_Yapılacak iş_. Sayfa alıntısının en başında hangi tarih yazıyor?

_Sayfa alıntısı_.

********************

18 Şubat 2015 Çarşamba

bi sn gelsene bellekçiğim

"Kimseye bir şey olacağı yok" dedim atla sırtıma gidiyoruz! Vınnnn. veeee kimseye bir şey olmuyor. Her yer turuncu. Süper turuncu ama. Nefis, ne güzel işte.

ha bir başkası ile konuşmuşum ha kendimle; her halükarda kendi fikir alanlarım arasında dolanıyorum. fikirlerimi sınırsızca koşturup çoşturuyorum. ne kadar düşünebilir isem bir o kadar fikrin geyiğini yapabiliyorum. hayata koftiden bir meydan okumanın alemi yok. kıkır kıkır büyüktür hüngür hüngür. günün yaklaşık üçte birini uykuda geçiren bir mahlukat olarak "gerçeklik" kavramına bu kadar saplantılı olmanın hiç bir yararı yok.

laf olsun kulak dolgunluğu olsun sessiz aralıklar dolsun. sessizlikten kulağımız çınlamasın; maksat iç ses açığa çıkmasın ki baş başa kalmayalım sinsi fikir cinlerimizle. gevezelik. yani. Olsa da olur olmasa da olur tavırlarımız ve beraberinde idare eden biriciklerimiz, kendinden ziyade başkalarını hoş tutan kimi "zavallı" bedenlerimiz. Her şeyimiz odur istemeyiz belki ama vazgeçemeyiz de.

********************

_Çıkarılan bilgiler_.

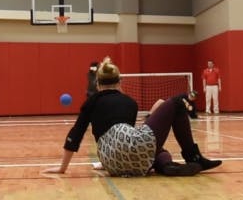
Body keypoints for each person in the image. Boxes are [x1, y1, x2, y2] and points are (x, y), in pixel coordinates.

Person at [44, 57, 221, 177]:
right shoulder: (130, 103)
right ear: (120, 82)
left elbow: (76, 134)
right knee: (177, 102)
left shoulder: (91, 102)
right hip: (135, 156)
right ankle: (193, 158)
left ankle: (166, 165)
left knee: (150, 147)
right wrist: (153, 114)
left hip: (110, 163)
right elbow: (131, 137)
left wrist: (62, 168)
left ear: (97, 84)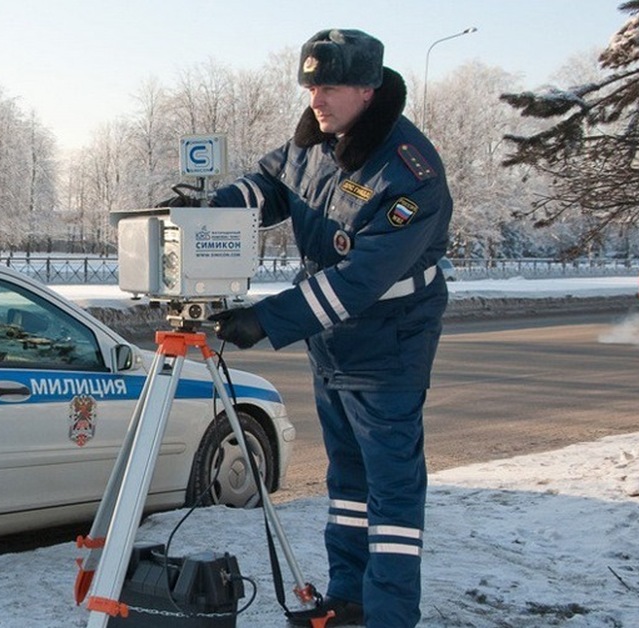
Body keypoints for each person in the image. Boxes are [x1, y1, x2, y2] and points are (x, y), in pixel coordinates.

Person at [201, 29, 453, 627]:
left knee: (389, 493)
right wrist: (214, 208)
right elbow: (270, 184)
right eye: (311, 84)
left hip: (388, 342)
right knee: (346, 481)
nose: (317, 96)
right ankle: (349, 596)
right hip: (331, 340)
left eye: (330, 85)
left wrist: (263, 320)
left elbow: (359, 280)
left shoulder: (409, 170)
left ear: (368, 89)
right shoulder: (315, 142)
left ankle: (389, 614)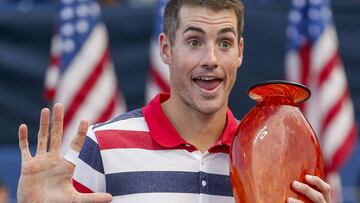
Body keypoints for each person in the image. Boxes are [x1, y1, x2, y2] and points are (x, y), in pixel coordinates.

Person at [17, 0, 332, 202]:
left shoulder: (268, 159)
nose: (211, 58)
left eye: (224, 42)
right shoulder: (101, 146)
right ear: (166, 49)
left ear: (240, 52)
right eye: (194, 41)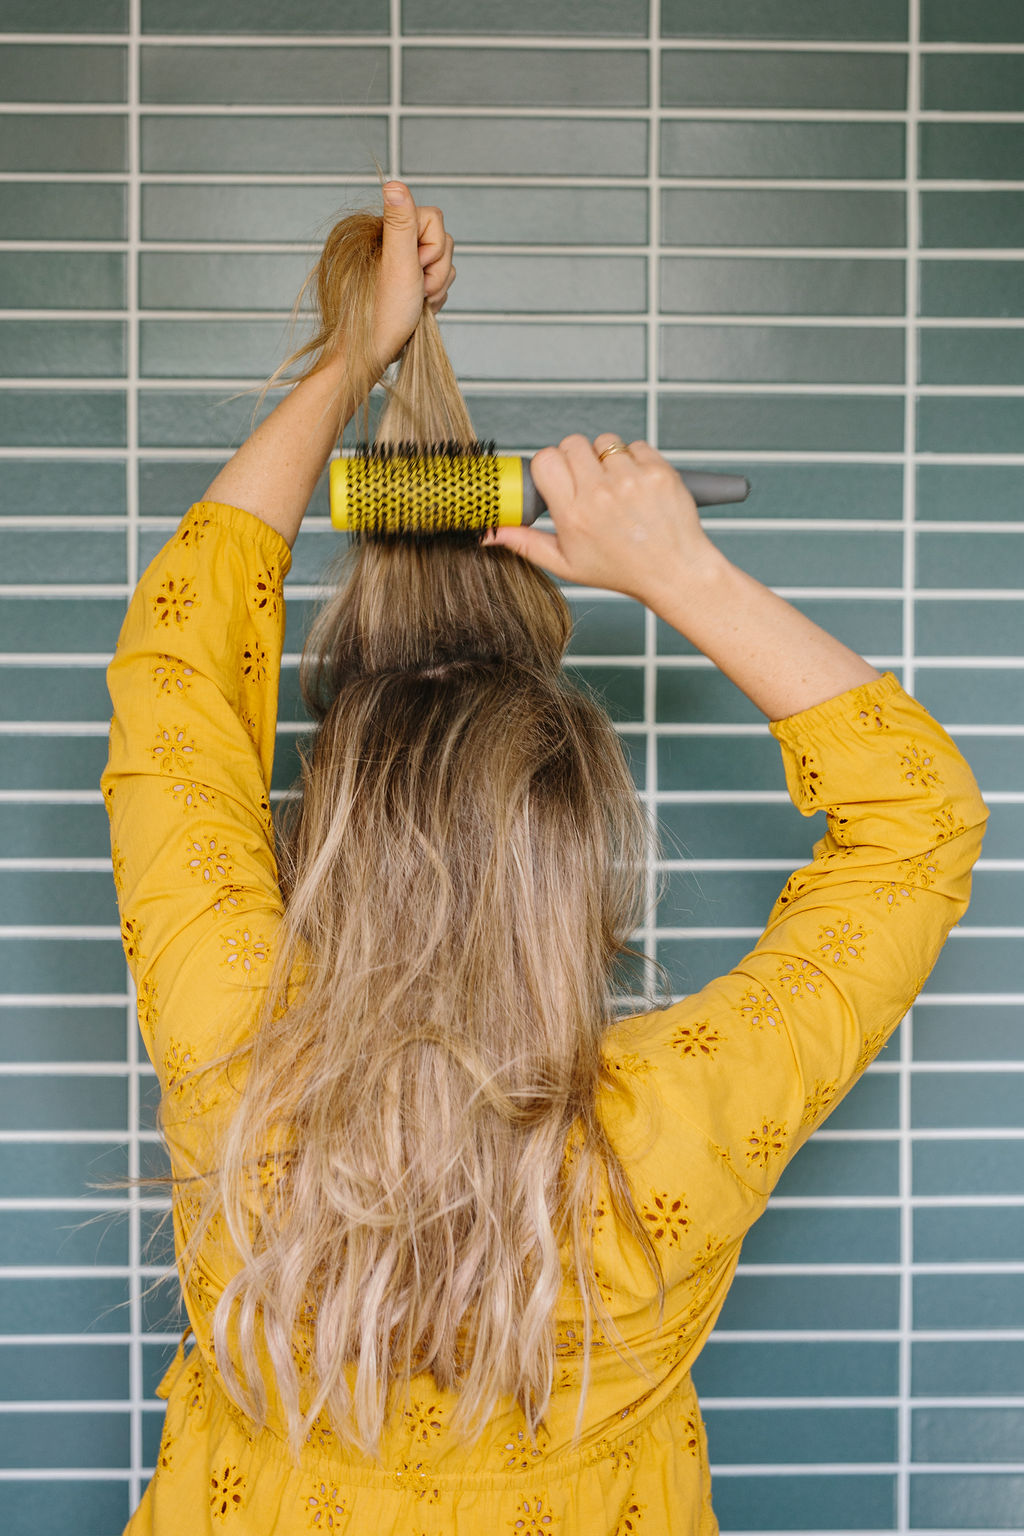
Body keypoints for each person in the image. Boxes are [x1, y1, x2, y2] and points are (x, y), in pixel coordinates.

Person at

********************

_Görev yanıtı_. 18 Şubat 2015 Çarşamba